Part of the fascination of the Battle of St Vincent is the complexity of what was going on, exemplified here in a (literally) pivotal moment of the action, as Admiral Jervis's flagship Victory prepares to tack, following the British van squadron which has already done so; but at this moment the Spanish leeward squadron makes a bid to cut through this part of the British line to re-join their windward squadron.
Their leader was the vice-admiral's Principe de Asturias, 112 guns, which got into some difficulty under Victory's lee and was raked by Victory's full broadside. On the evidence of Victory's log, this seems a simple enough story: "Passing thro the Enemy's Line and engaging them to Windwd ... a Spanish Vice Adm attempted to pass a head of the Victory... the Spanish Vice Adml forced to Tack close under the Victory's lee Bow, Raked her fore and aft, he bore up as did 6 other of the Enemys ships.." but it is not clear from this which way round the Spanish ship was when Victory raked her; and the slight ambiguity of 'fore and aft' has led some accounts to state that Victory hit her both when she was facing the victory and after she had turned away. My close reading of ten log books failed to clarify the situation but did add some quite interesting viewpoints on what took place.
Irresistible (two ships ahead of Victory): "15 minutes past 1 we brought 2 of the Enemys 3 deckers to Action with our Larboard Guns Dischargd four broadsides at them"
Egmont (first ship astern of the Victory): " At 1 Victory made Sigl to pass through the enemy line Two 3 Deckers to leeward opened their fire on us - 10 after 1 One of the Spaniards bore up..."
Goliath (next ship in line, clearly thinking a cunning trap was being laid for them alone): "... near us to Leeward two of them large three Deckers hove to main topsail to the Mast one on the Larboard Tack the other one on the Starboard do. with an intention of Raking us when in Stays kept up a brisk fire as we approached them.."
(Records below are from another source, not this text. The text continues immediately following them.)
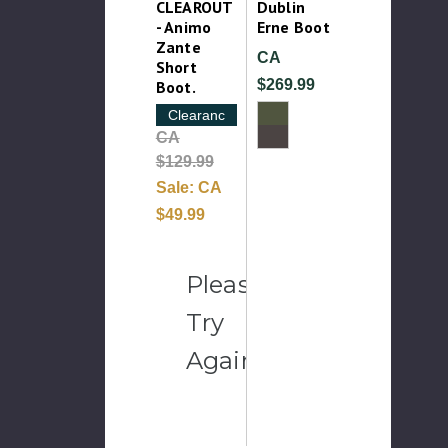
CLEAROUT
Dublin
- Animo
Erne Boot
Zante
CA
Short
$269.99
Boot.
Clearance
CA
$129.99
Sale:
CA
$49.99
Please
Try
Again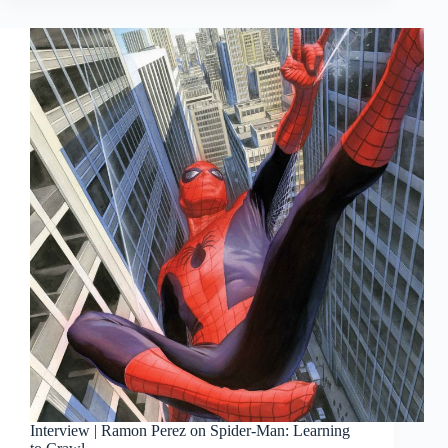
Campaign
Interview | Ramon Perez on Spider-Man: Learning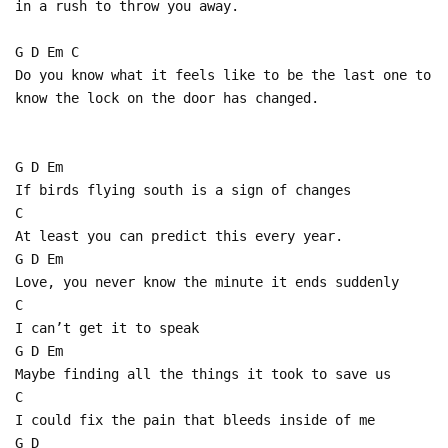
in a rush to throw you away.
G D Em C
Do you know what it feels like to be the last one to
know the lock on the door has changed.
G D Em
If birds flying south is a sign of changes
C
At least you can predict this every year.
G D Em
Love, you never know the minute it ends suddenly
C
I can’t get it to speak
G D Em
Maybe finding all the things it took to save us
C
I could fix the pain that bleeds inside of me
G D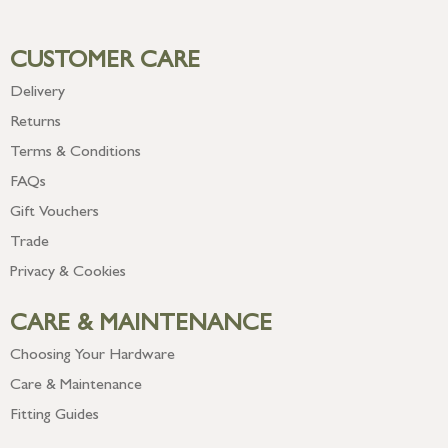
CUSTOMER CARE
Delivery
Returns
Terms & Conditions
FAQs
Gift Vouchers
Trade
Privacy & Cookies
CARE & MAINTENANCE
Choosing Your Hardware
Care & Maintenance
Fitting Guides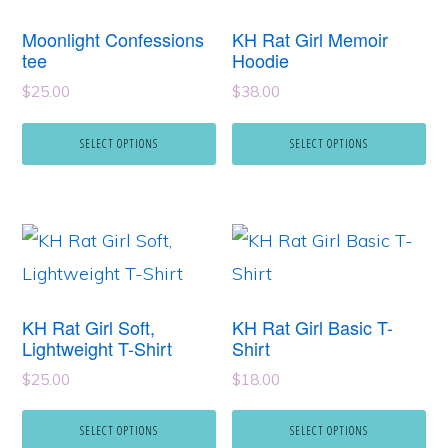
has
has
Moonlight Confessions
KH Rat Girl Memoir
multiple
multiple
tee
Hoodie
variants.
variants.
$
25.00
$
38.00
The
The
SELECT OPTIONS
SELECT OPTIONS
options
options
may
may
be
be
This
This
chosen
chosen
product
product
on
on
has
has
the
the
KH Rat Girl Soft,
KH Rat Girl Basic T-
multiple
multiple
Lightweight T-Shirt
Shirt
product
product
variants.
variants.
page
page
$
25.00
$
18.00
The
The
SELECT OPTIONS
SELECT OPTIONS
options
options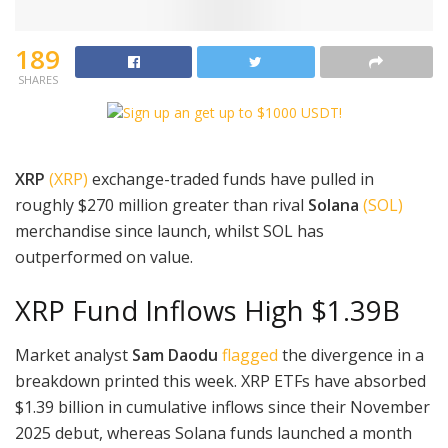
189
SHARES
XRP
(XRP)
exchange-traded funds have pulled in
roughly $270 million greater than rival
Solana
(SOL)
merchandise since launch, whilst SOL has
outperformed on value.
XRP Fund Inflows High $1.39B
Market analyst
Sam Daodu
flagged
the divergence in a
breakdown printed this week. XRP ETFs have absorbed
$1.39 billion in cumulative inflows since their November
2025 debut, whereas Solana funds launched a month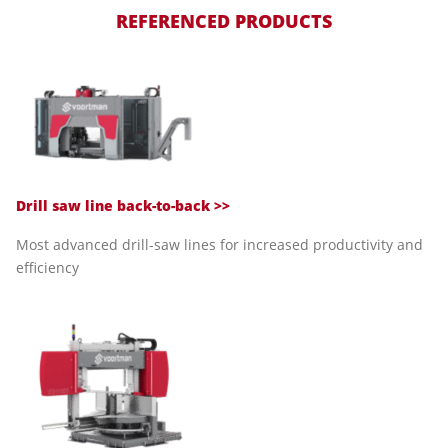
REFERENCED PRODUCTS
Drill saw line back-to-back >>
Most advanced drill-saw lines for increased productivity and
efficiency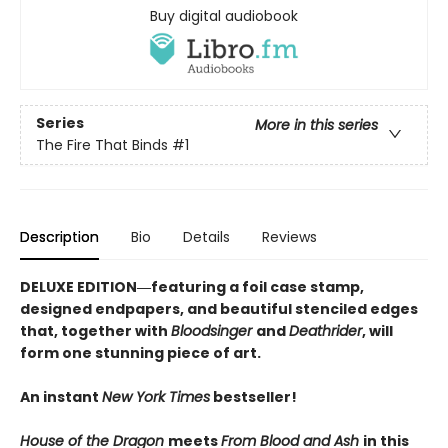
Buy digital audiobook
Series
More in this series
The Fire That Binds
#1
Description
Bio
Details
Reviews
DELUXE EDITION―featuring a foil case stamp,
designed endpapers, and beautiful stenciled edges
that, together with
Bloodsinger
and
Deathrider
, will
form one stunning piece of art.
An instant
New York Times
bestseller!
House of the Dragon
meets
From Blood and Ash
in this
At any rate, the painting attempts to depict this moment, Victory firing her broadside at the Principe de Asturias. To the left lies HMS Colossus, temporarily disabled having had her foresails shot away fifteen or twenty minutes earlier; the British line is still under fire from the Spanish windward squadron, out of sight to the left. Victory is followed in line by Egmont, Goliath, Barfleur, Britannia, Namur, Captain, Diadem and Excellent. HMS Captain was commanded by Commodore Nelson, a junior flag officer who was about to make his name in this action by capturing not just one but two Spanish battleships much larger than his own.